The tool combines the use of the 5% tax deferred allowance for bonds alongside the part disposal formula and annual exemption for capital gains tax. It assumes investment portfolios have been selected to achieve the selected growth. The assumed yield on the collective is zero. Where the yield is greater than zero there would be a liability to income tax and the yield would be paid in addition to the withdrawal shown.
This tool does not provide advice or select one withdrawal route over another. Instead it provides you with additional options which may help in the financial planning process.
How to use the tool
Each input section of this tool is variable.
The growth rate is capped at 8% for each investment wrapper.
Wrapper charges are not included in the calculation, hence you may wish to assume a lower growth rate to reflect the charges you feel would apply to each investment wrapper.
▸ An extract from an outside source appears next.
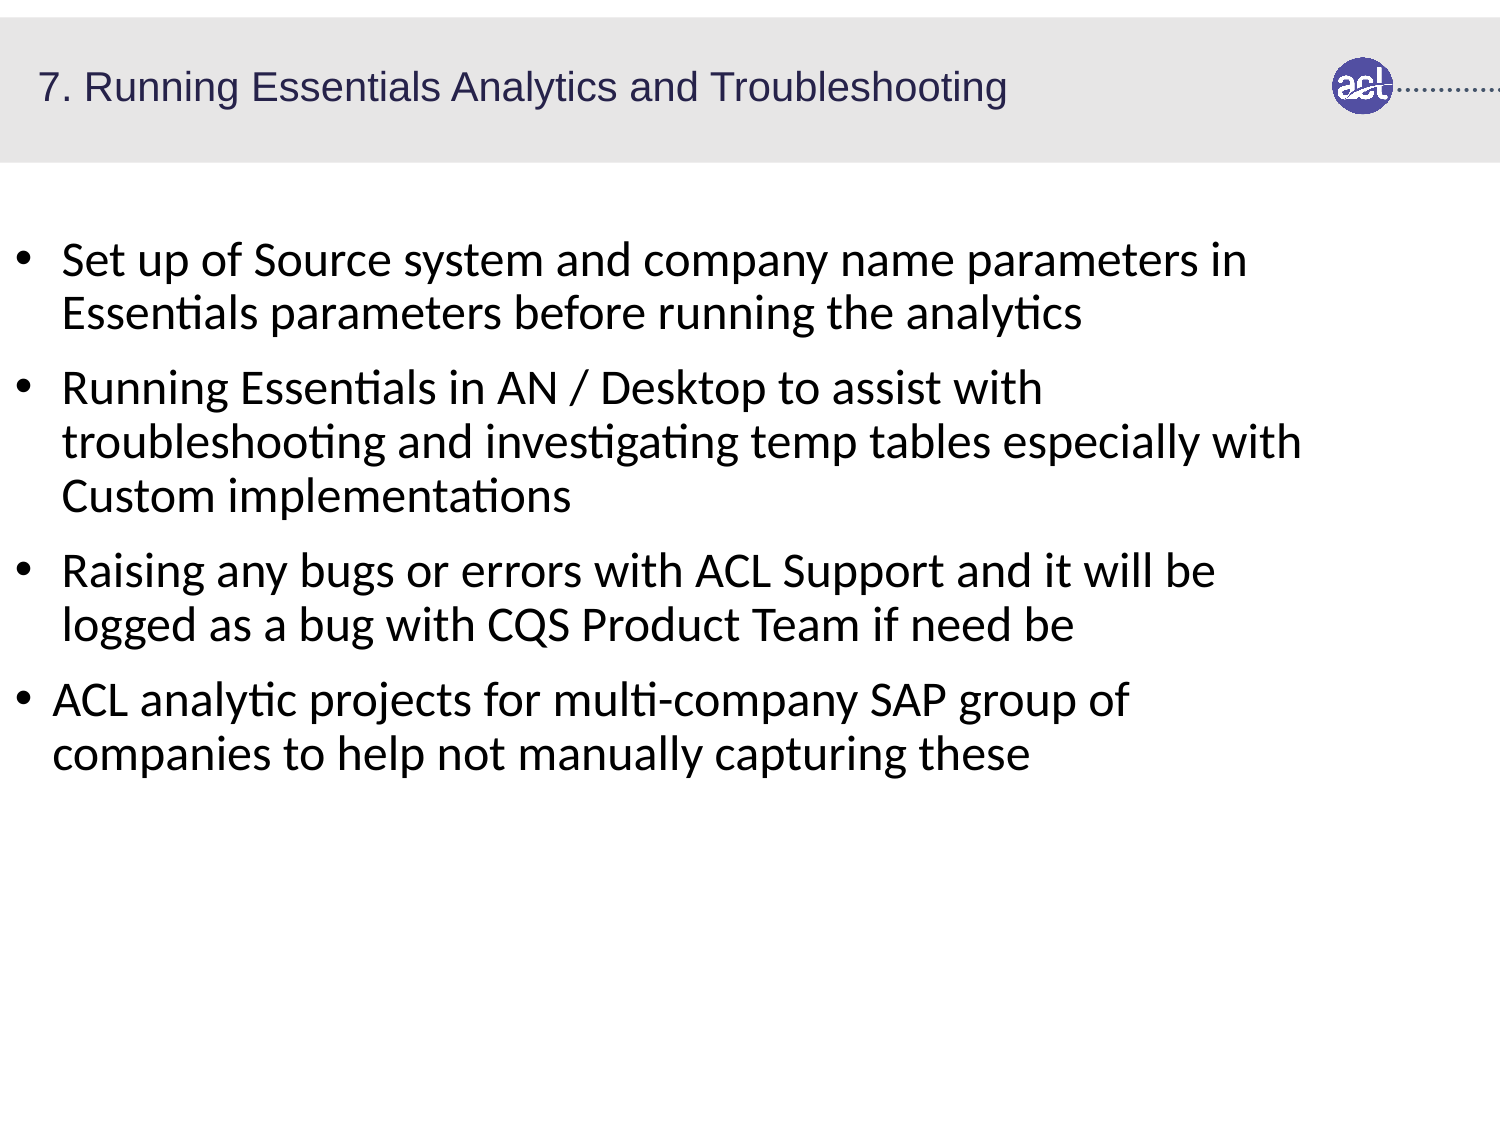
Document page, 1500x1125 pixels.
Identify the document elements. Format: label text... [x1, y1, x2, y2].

The growth rates do not differentiate between net and gross returns. This will allow you flexibility to apply the growth rate you feel would apply depending on the nature of the fund and investment wrapper eg UK life fund 5.6% or offshore fund 7% (example purposes only).
The default on any numerical input is 0.
The tool calculates when tax could be payable, based on the investment returns and withdrawals taken. Values are shown to a maximum of 40 years.
If a 5% withdrawal is taken from the bond, a tax liability would potentially arise after 20 years. Reducing this and increasing the withdrawal from the collective could extend the period of tax-efficient withdrawals without impacting the actual level of withdrawal received.
Where interest or dividends are distributed from a collective an immediate liability to income tax will arise. This is not addressed in this tool.
Growth above that assumed in the calculation may result in tax being payable earlier than expected. Annual reviews are essential when using this approach to withdrawal extraction from either a bond or collective.
Investment returns will fluctuate and this will mean that the gain calculation for collectives and bonds will vary. A year of significant growth for the collective could mean that more 'gain' and less capital is realised on a withdrawal with the potential impact of tax being paid earlier than expected. The CGT assumption may also not increase in line with assumptions made.
Old Mutual Wealth accepts no responsibility for actions taken or refrained from being taken following the use of this financial planning tool. Old Mutual Wealth accepts no responsibility for unit performance or actual tax liabilities created based on the principles applied to this tool. Individual circumstances will be different and unit growth is unlikely to mirror the actual assumptions made. This financial planning tool has been developed using Old Mutual Wealth’s current understanding of legislation as at 1 March 2010.
This article does not constitute financial advice and Old Mutual Wealth accepts no responsibility for any action taken or refrained from being taken due to this article or related articles and tools.